August 4, 2020, 8:00 AM PDT

By Irvin Dawid


COVID-19

Kevin Chen Images / Shutterstock

"The Centers for Disease Control and Prevention now lists visiting parks and recreational facilities — particularly those 'parks that are close to your home' — as a way to protect yourself and others from covid-19," writes Christopher Ingraham for The Washington Post.

But for tens of millions of Americans, that’s easier said than done; according to the Trust for Public Land (TPL), a nonprofit group that works to protect parks and other outdoor public spaces roughly 100 million Americans don’t have a public park within a 10-minute walk of their home.

“For far too many communities, quality green space where families can recreate and practice social distancing is simply not available,” said Diane Regas, the president and chief executive of TPL.

Ingraham is long familiar with the importance of parks and public health, reporting on studies linking spending time in green spaces with an enhanced sense of well-being and increased happiness. Unfortunately, like so many other urban amenities and necessities, a major problem is the inequitable access to urban green spaces.

Using CDC data, for instance, Brookings Institution researchers found that, at the metropolitan-area level, “regions with lower park access tend to have higher poverty rates.”

Studies also have shown that areas that are whiter, richer and more highly educated also have better access to urban green spaces.
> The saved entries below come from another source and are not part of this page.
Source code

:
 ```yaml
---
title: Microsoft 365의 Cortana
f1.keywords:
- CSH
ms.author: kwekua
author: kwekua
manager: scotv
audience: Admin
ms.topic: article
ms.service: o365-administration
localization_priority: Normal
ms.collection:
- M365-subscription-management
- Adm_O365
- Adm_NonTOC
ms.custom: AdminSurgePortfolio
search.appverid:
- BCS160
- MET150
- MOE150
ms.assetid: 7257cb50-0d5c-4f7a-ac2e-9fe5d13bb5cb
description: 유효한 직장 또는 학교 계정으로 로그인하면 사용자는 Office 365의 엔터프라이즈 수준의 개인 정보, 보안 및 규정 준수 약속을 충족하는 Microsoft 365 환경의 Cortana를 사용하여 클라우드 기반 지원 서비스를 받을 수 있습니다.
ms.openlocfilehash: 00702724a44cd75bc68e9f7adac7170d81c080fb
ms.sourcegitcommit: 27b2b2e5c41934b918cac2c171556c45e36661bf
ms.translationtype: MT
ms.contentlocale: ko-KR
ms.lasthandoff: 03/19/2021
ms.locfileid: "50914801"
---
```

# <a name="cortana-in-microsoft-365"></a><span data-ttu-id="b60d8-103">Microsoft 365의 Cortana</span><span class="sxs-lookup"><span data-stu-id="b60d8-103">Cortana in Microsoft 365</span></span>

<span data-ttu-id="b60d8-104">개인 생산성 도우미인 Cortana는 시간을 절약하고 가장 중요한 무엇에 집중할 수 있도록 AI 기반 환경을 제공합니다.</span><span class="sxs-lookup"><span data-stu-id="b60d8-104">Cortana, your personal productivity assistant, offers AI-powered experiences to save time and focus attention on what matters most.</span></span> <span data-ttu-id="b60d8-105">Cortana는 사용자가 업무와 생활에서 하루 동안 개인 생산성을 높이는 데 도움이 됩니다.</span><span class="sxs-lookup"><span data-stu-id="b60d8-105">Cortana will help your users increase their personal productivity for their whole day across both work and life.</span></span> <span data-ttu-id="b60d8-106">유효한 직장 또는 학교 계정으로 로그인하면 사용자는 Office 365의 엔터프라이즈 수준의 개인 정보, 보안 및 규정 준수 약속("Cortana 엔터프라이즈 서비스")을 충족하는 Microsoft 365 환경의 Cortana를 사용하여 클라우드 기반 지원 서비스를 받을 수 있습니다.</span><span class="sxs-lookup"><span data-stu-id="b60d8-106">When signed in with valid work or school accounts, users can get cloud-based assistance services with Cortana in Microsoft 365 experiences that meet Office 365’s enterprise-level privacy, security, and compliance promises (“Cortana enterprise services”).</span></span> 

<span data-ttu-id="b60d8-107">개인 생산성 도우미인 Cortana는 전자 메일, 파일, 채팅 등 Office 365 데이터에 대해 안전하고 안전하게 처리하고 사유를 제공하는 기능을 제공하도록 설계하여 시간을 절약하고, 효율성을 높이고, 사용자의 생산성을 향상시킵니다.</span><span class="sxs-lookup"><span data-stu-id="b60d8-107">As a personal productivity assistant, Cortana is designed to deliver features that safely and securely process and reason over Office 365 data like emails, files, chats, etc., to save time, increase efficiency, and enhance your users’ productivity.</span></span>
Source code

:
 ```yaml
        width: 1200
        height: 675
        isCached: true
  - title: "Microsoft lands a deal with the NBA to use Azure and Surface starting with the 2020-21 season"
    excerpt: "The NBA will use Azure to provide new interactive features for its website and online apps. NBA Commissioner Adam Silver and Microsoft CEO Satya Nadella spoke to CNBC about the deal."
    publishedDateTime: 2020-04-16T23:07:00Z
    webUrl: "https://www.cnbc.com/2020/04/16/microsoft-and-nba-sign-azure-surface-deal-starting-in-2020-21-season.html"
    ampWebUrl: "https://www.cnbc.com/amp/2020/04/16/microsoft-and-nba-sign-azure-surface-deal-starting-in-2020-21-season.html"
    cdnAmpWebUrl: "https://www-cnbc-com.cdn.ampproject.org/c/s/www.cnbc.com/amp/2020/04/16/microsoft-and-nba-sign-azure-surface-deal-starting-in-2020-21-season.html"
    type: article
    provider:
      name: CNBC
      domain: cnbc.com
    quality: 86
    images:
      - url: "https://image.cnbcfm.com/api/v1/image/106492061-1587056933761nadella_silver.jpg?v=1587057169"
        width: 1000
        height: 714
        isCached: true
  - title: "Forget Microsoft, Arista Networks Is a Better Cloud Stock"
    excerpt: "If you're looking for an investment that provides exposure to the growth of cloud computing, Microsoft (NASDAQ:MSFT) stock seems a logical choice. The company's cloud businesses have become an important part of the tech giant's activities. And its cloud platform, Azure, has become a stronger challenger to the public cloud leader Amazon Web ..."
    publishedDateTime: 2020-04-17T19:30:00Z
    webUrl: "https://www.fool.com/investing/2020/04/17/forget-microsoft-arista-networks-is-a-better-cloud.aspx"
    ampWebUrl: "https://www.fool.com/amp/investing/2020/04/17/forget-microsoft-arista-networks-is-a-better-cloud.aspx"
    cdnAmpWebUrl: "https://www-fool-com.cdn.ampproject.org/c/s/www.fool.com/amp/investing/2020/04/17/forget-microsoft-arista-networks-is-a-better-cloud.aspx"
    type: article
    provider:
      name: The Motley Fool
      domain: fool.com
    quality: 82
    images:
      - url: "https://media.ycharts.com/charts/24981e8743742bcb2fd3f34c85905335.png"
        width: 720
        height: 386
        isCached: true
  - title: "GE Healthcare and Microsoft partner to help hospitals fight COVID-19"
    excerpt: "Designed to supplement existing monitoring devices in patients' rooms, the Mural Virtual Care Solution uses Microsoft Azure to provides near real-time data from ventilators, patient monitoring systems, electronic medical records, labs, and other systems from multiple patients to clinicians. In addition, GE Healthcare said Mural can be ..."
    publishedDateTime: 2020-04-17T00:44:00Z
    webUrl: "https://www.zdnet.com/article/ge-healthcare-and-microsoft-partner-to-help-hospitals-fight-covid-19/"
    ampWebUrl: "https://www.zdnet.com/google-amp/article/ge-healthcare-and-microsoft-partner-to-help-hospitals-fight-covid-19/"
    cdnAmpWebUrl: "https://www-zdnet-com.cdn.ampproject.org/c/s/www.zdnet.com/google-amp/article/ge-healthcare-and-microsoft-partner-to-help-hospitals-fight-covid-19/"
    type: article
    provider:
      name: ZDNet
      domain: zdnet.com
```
TPL, whose mission includes "creating parks for people, ensuring healthy, livable communities for generations to come," has released a 16-page special report, "Parks and the Pandemic" (free download after agreeing to accept monthly newsletter).

The pandemic highlights that in too many communities, access to the outdoors is considered a privilege when it should be a right. With the data to pinpoint where parks are most needed, we can transform the outlook for outdoor equality across the nation.